The president of the AIDS Council of NSW, Adrian Lovney, said the state government’s budget contained a number of initiatives which would benefit our communities and health promotion across the state.

The allocation of $10.9 million for the Special Assistance Subsidies Schemes -¦ will help ensure affordable and appropriate housing for people living with HIV/AIDS, he said. ACON, PLWH/A and BGF [the Bobby Goldsmith Foundation] are working closely in an advisory role with the Department of Housing on the review of the SASS scheme and assessment protocols.

The allocation of $731 million to community-based health services has also been welcomed by ACON, as has the boost to the Health Care Complaints Commission and the expansion of the Patient Support Service in rural and regional areas.

The HIV/AIDS sector has been less impressed with the federal government’s budget, however, and this week key organisations teamed with the NSW Council of Social Services and People with Disabilities (NSW) to release a statement of concern about proposed changes to the Disability Support Pension and the Pharmaceutical Benefits Scheme.

The statement, which has been directed towards the prime minister, argues that budget cuts will impact most severely on the disabled, the chronically and seriously ill.

The government has proposed major changes which will force thousands of Australians with disabilities off the pension and on to the Newstart Allowance. You don’t support HIV-positive people returning to work or education by reducing resources and increasing the stress on the disadvantaged. It flies in the face of everything we know about rehabilitation, said PLWH/A president John Robinson.

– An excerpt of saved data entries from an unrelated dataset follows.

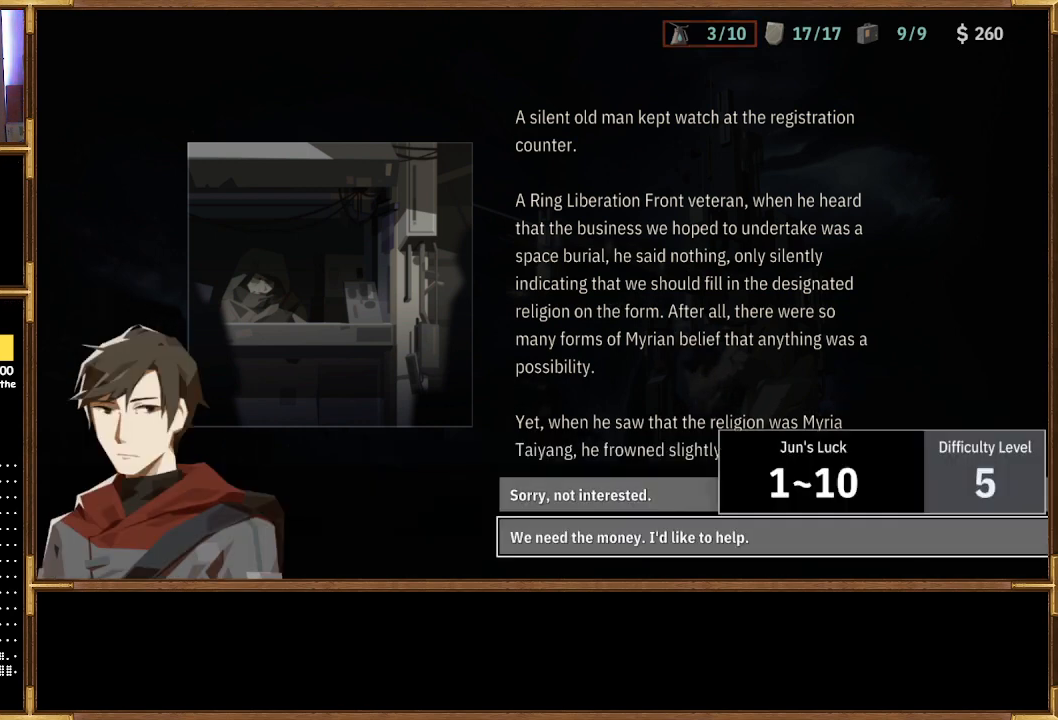
{"buttons": [], "left_stick": "center", "right_stick": "center", "events": []}
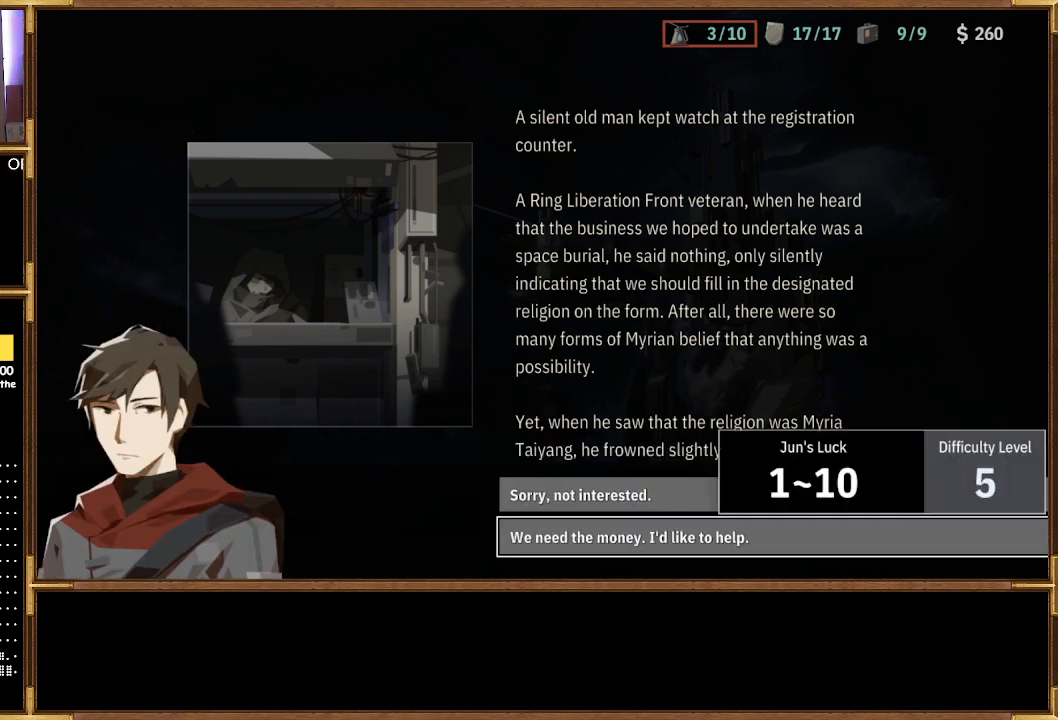
{"buttons": [], "left_stick": "center", "right_stick": "center", "events": []}
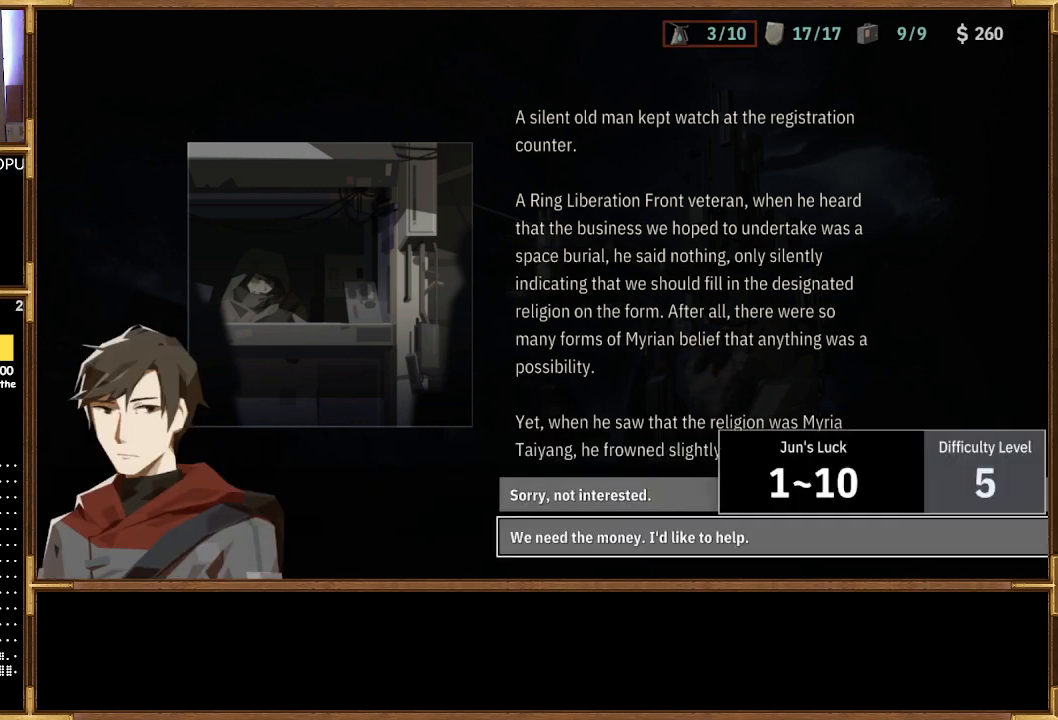
{"buttons": [], "left_stick": "center", "right_stick": "center", "events": []}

The signatories to the statement supported a review of the federal government’s Pharmaceutical Benefits Scheme but criticised the government’s reforms of the Scheme, announced as part of the budget.

We acknowledge the need for a system that is cost effective but also therapeutically effective, the statement reads. However, the rise in co-payments in the 2002-2003 Federal Budget sits outside any strategic review -¦ and represents an ill-considered approach to making PBS a more cost-effective and medically effective scheme.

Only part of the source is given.